In the business section of the Sunday paper, they list the recent sales prices of homes by zip code and address. Since you know your budget, you can use that information to see in what neighborhoods you can find homes selling for prices in your price range. Then you can look up those address on zillow and see how many rooms the home had, how many bedrooms. Its a good way to get a general sense of what homes are selling for, not what they are listing for.
You also might want to spend some time looking at this chart. What is shows you is median price per sqft to buy a home.
http://www.sacbee.com/static/live/bu...ome_sales.html
While East Sac might be a nice place to buy a home, on a per sqft basis it has some of the most expensive real estate in the region. If you are looking for a minimum housing size, because you have family members living with you, you may discover that there are no homes in that neighborhood that would give you both the size you need and that you can afford for 150k.
If you are willing to look further away from downtown, what you will notice is that you can find neighborhoods that are still safe but cheaper on a per sqft basis.
Lastly, I wouldn't be in a rush to buy today. I would take your time and make sure I found exactly what I wanted. In the past year housing prices have dropped by about 20%. Additionally most people when they buy a home are pretty leveraged (they come in with a small downpayment). If you bought last year with 20% down and your home did as well the average home in the area, you would have lost your down entire down payment. A twenty percent drop on a 150k home is 30K. As a result, right now renting is still probably much cheaper than buying because housing prices are dropping so quickly.
HousingTracker.net: Median Home Asking Price & Inventory Data for Sacramento, California
Housing prices are still falling today. The largest local employer in the area is the government and they are furloughing people and talking about layoffs because there budget is totally out of whack. The local unemployment rate has gone up by almost 3% in the past year.

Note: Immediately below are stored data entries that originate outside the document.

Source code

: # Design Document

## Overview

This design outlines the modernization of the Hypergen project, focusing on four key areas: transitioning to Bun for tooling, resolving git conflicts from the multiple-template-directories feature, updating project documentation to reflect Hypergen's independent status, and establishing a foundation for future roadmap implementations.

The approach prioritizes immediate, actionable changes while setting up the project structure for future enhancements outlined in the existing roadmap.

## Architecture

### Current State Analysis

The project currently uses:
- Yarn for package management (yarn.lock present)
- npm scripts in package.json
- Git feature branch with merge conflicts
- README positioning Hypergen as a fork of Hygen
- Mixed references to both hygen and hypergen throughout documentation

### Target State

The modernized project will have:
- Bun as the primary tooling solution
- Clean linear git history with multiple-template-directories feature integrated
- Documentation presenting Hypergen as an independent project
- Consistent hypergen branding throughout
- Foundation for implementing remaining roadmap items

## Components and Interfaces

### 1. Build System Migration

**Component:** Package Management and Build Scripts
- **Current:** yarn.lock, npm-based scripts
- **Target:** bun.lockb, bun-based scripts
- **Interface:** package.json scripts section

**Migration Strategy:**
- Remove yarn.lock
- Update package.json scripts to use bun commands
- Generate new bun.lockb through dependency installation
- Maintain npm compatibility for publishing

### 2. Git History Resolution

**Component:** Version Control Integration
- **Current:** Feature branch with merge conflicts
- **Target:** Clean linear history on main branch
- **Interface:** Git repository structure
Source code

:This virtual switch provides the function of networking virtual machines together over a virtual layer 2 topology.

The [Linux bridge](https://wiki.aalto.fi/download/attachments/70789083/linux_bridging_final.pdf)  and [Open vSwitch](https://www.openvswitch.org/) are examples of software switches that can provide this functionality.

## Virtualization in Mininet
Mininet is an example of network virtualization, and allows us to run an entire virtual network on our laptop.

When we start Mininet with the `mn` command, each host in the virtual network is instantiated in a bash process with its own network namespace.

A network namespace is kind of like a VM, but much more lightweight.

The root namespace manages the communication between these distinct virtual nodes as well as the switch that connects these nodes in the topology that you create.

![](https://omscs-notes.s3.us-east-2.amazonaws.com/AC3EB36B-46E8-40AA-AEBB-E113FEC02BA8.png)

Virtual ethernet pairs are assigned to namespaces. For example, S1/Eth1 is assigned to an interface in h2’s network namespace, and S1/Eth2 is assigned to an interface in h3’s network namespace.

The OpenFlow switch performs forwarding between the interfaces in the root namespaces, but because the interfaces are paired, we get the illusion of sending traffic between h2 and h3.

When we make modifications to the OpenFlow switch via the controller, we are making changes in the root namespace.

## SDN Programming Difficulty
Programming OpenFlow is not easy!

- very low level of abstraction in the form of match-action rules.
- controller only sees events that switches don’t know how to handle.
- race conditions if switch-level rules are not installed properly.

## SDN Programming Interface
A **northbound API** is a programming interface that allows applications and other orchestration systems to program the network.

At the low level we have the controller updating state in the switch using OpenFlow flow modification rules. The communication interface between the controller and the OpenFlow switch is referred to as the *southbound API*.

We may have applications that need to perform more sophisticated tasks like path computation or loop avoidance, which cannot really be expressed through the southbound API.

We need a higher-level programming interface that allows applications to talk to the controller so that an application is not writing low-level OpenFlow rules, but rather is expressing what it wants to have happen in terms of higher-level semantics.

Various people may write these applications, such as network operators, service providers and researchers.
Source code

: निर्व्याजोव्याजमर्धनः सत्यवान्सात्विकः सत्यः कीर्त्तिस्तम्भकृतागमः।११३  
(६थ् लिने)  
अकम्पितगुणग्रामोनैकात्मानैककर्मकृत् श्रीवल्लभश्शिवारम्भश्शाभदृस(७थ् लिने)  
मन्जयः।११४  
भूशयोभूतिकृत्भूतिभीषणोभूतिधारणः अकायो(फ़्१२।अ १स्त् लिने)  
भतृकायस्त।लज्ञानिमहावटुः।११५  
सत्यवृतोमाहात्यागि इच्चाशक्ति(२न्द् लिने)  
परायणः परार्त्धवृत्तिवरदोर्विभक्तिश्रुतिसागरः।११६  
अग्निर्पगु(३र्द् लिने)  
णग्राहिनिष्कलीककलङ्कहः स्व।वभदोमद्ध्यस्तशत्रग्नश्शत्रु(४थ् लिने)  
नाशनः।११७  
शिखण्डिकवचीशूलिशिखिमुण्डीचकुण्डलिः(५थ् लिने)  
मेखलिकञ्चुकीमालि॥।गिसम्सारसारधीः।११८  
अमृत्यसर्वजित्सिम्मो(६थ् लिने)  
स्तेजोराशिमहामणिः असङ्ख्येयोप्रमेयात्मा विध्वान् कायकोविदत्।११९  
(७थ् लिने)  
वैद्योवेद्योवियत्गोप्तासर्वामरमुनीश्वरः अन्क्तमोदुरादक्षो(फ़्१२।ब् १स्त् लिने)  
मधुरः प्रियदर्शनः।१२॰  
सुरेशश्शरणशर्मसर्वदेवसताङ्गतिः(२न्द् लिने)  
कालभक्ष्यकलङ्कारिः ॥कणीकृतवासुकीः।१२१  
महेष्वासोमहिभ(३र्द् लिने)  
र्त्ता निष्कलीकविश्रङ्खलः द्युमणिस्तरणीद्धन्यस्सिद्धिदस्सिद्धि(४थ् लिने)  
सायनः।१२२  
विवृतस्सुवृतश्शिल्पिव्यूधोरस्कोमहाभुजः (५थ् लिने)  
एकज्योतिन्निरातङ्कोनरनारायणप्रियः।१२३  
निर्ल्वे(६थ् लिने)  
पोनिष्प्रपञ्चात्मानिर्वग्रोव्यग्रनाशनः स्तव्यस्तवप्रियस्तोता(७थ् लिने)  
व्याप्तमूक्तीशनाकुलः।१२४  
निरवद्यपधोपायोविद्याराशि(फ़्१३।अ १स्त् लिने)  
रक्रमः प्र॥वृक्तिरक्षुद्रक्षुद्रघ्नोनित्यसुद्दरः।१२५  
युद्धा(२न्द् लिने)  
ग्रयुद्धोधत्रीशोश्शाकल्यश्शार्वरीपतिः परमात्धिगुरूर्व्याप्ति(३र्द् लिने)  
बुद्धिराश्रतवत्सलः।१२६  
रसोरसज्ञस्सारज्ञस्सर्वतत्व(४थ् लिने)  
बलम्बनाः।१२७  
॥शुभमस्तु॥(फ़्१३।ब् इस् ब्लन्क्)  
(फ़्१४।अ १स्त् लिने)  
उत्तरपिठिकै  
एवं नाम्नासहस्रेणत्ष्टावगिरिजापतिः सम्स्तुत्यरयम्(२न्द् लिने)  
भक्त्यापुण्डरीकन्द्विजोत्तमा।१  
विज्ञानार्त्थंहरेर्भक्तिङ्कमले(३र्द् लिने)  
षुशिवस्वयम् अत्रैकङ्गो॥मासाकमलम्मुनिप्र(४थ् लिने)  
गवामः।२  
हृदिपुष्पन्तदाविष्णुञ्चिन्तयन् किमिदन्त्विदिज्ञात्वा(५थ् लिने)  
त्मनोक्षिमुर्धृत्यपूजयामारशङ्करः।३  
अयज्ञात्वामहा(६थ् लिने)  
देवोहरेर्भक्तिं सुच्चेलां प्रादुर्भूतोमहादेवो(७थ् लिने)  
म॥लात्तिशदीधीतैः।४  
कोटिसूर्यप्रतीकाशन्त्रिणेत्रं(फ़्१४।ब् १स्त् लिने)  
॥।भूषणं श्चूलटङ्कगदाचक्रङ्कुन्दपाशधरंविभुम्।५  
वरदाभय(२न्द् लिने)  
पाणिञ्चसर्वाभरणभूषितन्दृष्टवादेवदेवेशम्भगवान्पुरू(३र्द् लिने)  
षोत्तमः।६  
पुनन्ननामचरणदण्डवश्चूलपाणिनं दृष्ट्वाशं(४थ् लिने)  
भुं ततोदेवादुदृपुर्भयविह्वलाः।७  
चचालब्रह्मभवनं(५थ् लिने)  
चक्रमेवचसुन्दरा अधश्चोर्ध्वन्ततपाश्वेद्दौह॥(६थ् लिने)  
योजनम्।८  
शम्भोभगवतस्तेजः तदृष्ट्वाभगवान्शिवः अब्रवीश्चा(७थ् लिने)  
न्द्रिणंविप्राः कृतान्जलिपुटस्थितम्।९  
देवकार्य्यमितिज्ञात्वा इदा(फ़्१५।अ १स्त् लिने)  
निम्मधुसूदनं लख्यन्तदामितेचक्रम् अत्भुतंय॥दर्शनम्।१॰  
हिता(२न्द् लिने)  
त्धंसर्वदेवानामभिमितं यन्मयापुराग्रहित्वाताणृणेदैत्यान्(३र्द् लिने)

http://www.calmis.ca.gov/file/lfmonth/sacr$pds.pdf
If you can find a home you can afford and you really like it, I think you probably should go ahead and buy it, especially if you are planning on staying in the area for the next 7 years or longer.
But if you can't find a home you like, I would be in no hurry to rush into buying, just to stop renting. When prices are falling and the local economy is doing really badly, generally housing prices tend to keep falling, not abruptly turn around.
You have plenty of time to find a home. Don't rush this decision. Find something you really like, then and only then should you buy.